RE: Integration Problem - jte - 09-23-2022 01:45 AM

(09-22-2022 07:53 PM)rawi Wrote:  
This reminds me of the Handbook for the HP 34 C from 1979 where it was explained (p. 257ff) that for the integral of x*e^(-x) from zero to infinity with infinity replaced by 1*10^99 the integration routine of the HP 34C delivers the result 0, which is wrong (the correct value is 1). This function as well has only in a very narrow area values near to zero values that are numerically different from zero.

Nice example.

This thread has reminded me of a recent change (my memory isn’t quite as long!) to the Prime code base — revision 14623 for ticket 51 in the bug tracker — to improve Fcn / Intersection…’s (in Function’s Plot view) handling of F1(X)=166/75^X and F2(X)=180/97^X. Here, again, functions are tapering towards zero. (What struck me while making the change is how blithely one routinely goes from F1(X)=F2(X) to F1(X)-F2(X)=0 without considering the magnitudes of F1(X) and F2(X).)
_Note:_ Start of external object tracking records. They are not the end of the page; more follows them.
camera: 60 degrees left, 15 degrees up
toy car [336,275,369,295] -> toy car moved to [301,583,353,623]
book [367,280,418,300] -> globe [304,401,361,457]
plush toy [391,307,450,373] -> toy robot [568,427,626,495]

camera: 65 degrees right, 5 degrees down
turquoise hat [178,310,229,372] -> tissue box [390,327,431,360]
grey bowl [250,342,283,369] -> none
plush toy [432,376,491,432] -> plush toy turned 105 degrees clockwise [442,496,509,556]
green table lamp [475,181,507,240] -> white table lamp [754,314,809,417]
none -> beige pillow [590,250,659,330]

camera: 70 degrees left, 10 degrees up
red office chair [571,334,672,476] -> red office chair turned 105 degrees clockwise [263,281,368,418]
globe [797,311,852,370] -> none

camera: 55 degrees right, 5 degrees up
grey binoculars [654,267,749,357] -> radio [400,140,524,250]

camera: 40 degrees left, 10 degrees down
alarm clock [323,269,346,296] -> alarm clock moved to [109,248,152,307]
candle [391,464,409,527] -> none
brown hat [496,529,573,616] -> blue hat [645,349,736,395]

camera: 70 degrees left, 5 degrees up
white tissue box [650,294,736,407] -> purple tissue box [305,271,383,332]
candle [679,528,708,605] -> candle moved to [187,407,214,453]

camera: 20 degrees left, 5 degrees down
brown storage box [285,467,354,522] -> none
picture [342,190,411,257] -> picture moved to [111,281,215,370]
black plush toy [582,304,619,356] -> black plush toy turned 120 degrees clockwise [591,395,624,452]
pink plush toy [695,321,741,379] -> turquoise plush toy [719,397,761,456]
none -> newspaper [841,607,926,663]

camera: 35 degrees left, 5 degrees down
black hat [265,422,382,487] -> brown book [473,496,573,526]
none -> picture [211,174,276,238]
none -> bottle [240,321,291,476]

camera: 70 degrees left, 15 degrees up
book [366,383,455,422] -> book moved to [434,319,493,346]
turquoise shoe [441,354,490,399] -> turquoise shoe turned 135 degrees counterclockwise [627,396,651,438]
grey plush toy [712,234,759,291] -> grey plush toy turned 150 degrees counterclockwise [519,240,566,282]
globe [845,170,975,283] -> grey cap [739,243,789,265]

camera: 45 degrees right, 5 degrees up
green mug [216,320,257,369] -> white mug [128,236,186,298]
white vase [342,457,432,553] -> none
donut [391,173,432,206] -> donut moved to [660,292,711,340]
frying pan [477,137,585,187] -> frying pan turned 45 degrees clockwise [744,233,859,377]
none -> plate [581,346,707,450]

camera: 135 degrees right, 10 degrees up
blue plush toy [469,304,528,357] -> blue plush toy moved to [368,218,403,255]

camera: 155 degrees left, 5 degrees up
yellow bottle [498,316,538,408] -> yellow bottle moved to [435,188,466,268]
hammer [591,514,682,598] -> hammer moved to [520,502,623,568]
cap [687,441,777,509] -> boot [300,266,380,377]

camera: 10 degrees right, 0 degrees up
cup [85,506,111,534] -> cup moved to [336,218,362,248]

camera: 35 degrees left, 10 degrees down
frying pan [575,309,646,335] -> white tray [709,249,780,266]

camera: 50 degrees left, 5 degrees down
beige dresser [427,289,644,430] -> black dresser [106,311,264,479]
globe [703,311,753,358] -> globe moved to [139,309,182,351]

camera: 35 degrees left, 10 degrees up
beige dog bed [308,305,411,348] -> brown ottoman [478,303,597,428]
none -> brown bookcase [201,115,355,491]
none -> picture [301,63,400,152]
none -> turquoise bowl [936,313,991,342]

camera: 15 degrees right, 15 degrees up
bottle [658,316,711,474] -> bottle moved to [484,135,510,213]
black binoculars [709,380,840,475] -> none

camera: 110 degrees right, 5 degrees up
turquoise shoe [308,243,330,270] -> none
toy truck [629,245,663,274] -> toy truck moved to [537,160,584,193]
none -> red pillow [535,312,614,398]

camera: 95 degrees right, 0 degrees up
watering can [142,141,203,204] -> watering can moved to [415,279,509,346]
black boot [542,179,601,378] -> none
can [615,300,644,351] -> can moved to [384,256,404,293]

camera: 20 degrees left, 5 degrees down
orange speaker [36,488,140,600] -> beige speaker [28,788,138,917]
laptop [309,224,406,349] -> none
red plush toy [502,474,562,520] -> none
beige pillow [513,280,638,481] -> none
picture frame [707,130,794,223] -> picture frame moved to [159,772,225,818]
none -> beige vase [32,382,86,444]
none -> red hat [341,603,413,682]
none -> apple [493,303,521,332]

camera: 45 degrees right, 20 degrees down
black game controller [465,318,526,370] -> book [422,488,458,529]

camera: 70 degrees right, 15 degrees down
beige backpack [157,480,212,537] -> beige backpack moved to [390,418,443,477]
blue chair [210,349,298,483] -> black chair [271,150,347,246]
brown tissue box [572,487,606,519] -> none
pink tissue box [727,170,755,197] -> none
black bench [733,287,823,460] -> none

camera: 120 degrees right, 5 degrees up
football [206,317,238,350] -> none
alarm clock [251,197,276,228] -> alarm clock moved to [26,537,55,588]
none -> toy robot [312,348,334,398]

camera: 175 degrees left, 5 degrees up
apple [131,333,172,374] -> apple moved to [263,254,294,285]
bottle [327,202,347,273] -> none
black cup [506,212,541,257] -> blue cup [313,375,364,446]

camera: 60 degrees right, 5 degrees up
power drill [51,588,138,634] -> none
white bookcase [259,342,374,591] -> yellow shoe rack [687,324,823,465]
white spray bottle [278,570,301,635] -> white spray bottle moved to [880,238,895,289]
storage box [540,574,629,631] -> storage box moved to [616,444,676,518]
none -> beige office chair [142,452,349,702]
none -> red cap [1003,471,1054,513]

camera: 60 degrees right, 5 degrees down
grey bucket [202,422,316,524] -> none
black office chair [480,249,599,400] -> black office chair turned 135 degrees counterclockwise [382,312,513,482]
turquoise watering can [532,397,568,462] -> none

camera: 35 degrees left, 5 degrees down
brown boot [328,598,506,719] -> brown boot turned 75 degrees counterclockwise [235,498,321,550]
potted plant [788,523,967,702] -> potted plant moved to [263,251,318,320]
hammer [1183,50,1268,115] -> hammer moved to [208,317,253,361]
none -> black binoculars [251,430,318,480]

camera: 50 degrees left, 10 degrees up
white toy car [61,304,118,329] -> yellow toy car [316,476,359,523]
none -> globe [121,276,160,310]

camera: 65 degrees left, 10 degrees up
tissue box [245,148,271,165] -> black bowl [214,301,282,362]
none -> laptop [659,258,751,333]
RE: Integration Problem - Albert Chan - 09-23-2022 03:57 PM

How does HP Prime handle integral infinite limit?
If I use 1e308 for inf, it get the right answer.

CAS> int(1/10^−9.5*e^((-x)/10^−9.5),x, 10^−10.4, 1e308)

0.881709589165


RE: Integration Problem - lrdheat - 09-23-2022 06:00 PM

Integral reaches the quoted answer for range from 10^-10.4 to 10^10^-8. It begins to reach an answer less than the number quoted when a range of 10^-10.4 to 10^-9 is used (.839380369542)


RE: Integration Problem - Wes Loewer - 09-25-2022 09:22 AM

(09-23-2022 03:57 PM)Albert Chan Wrote:  How does HP Prime handle integral infinite limit?

For numerical integration, the Prime uses the substitution u=atan(x) which maps ±∞ to ±pi/2.

(The 50g used the same substitution.)